Député provincial libéral de Saint-Hyacinthe depuis 1912, Bouchard est battu par Armand Boisseau, également libéral lors des élections de 1919. Il reprendra toutefois son siège en 1923. Bouchard avec donc raison de se méfier de ce Nouveau Club Libéral de Boisseau.


Bell Telephone
La partie de l’actuel hôtel de ville de Saint-Hyacinthe, située à l’angle des rues Girouard Ouest et Laframboise, a été construite en 1917-1918. À l’époque, il s’agissait du nouvel édifice de la compagnie Bell Telephone. Inauguré le jeudi 25 juillet 1918, l’immeuble « est tout à fait moderne, muni de toutes les dernières améliorations, et à l’épreuve du feu. Il mesure 29 pieds de front par 42 de profondeur. Sa façade et son côté sont faits de brique rouge Rustic avec ornements de pierres calcaires. Au rez-de-chaussée il y a un bureau pour le public et un autre pour les affaires. À l’arrière de ces bureaux, se trouvent le département du matériel et les chambres des opératrices et de toilette. Tout le premier plancher est employé par les chambres combinées d’opération et de terminus. Le fini intérieur de ces deux planchers est de chêne blanc. Dans le soubassement, il y a la chambre à batteries, le magasin, une chambre pour ouvrage général, une chambre de toilette pour les hommes, et un appartement pour la fournaise et le charbon »
( Le Clairon de Saint-Hyacinthe, 19 juillet 1918).

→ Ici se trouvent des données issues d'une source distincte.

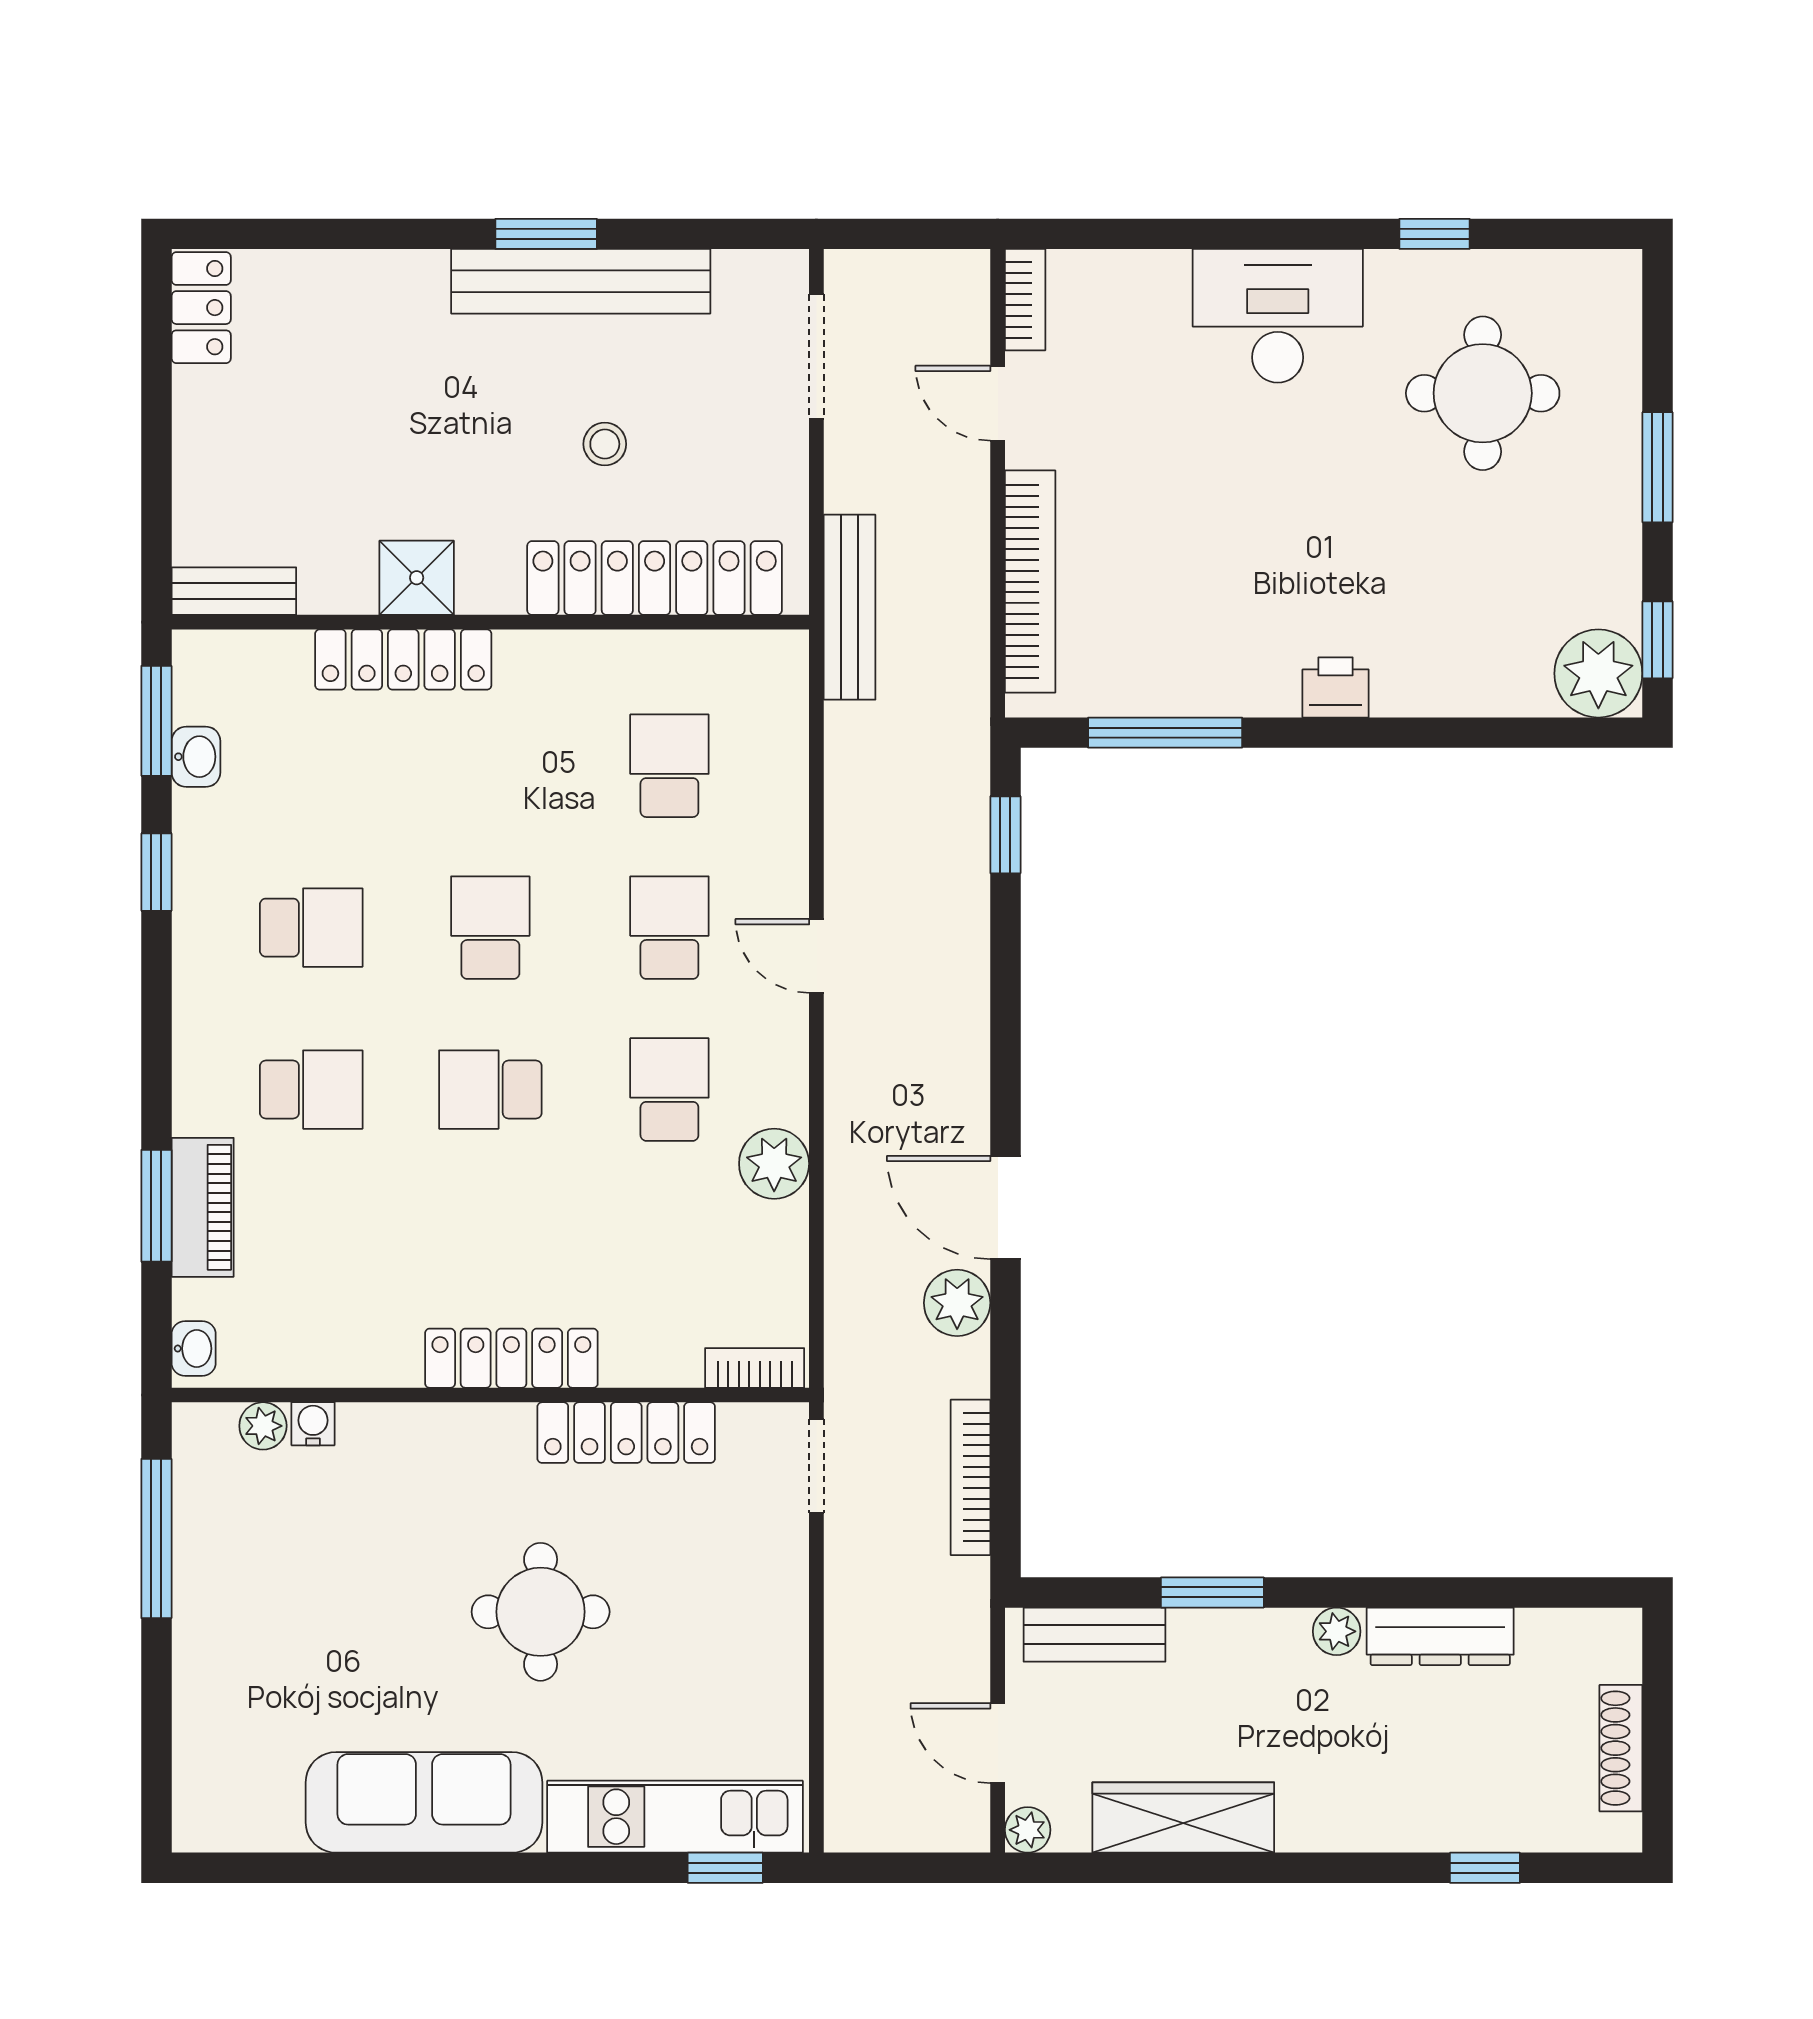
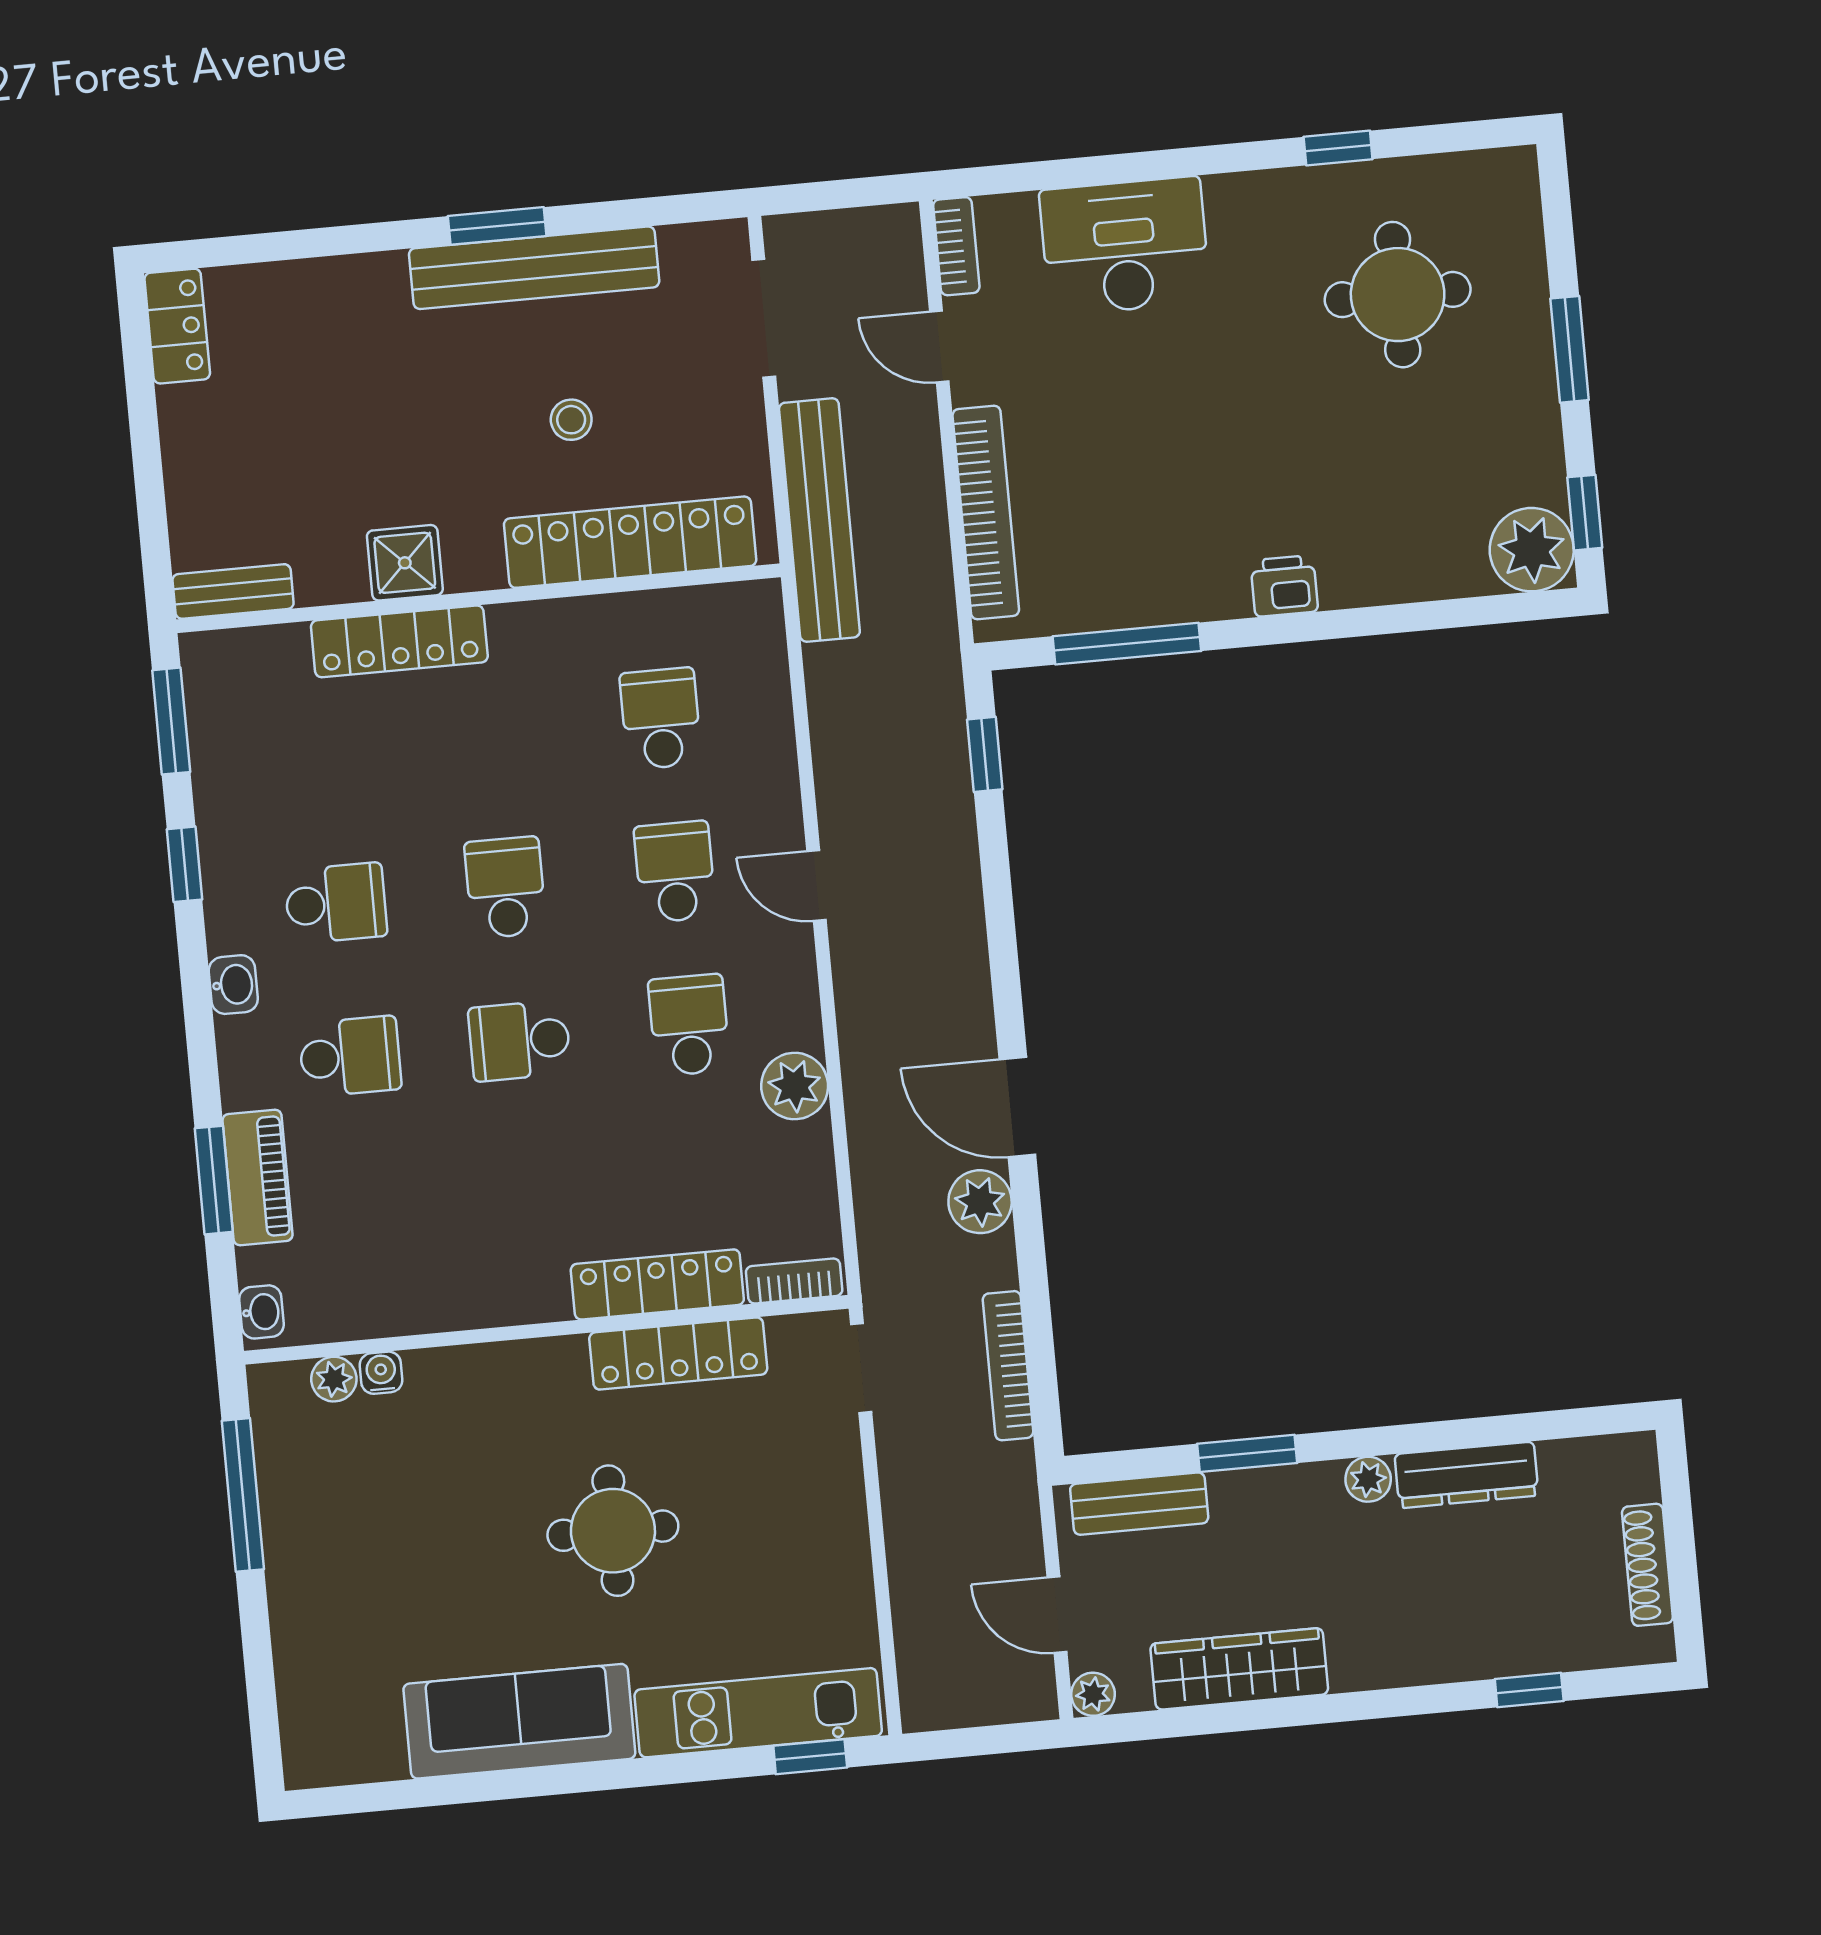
desk: (1278, 316) -> (1125, 246), moved
bench: (850, 607) -> (819, 520), width x1.37, depth x1.21
washbasin: (196, 757) -> (233, 985), moved
locker: (511, 1358) -> (657, 1284), moved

Dans le journal Le Clairon, du 2 août 1918 : « Saint-Hyacinthe a maintenant un service téléphonique aussi parfait qu’il est possible d’en obtenir un, et le système d’appareils installé dans le nouvel édifice est celui que l’on retrouve dans toutes les grandes villes du Canada et des États-Unis. Ceux qui se servent du téléphone n’ont plus besoin de se servir de la petite manivelle de la sonnerie pour se mettre en rapport avec le central. Et c’est pour cela que l’on a enlevé cette petite manivelle à toutes les boîtes de téléphone de la ville. Chaque numéro de téléphone porte maintenant, au bureau du central, une toute petite lampe électrique blanche qui s’allume quand on enlève le percepteur de son crochet. Ceci avertit l’opératrice que vous appelez. Elle donne la connexion, et la lumière s’éteint. Quand on a fini de parler et qu’on replace le percepteur à son crochet, une autre petite lumière que l’opératrice a en face d’elle l’avertit qu’on a fini de parler, et elle ôte la connexion ».


Photo:
Immeuble de Bell Telephone à Saint-Hyacinthe, voisin du 1420, rue Girouard ouest.
Collection Centre d'histoire de Saint-Hyacinthe.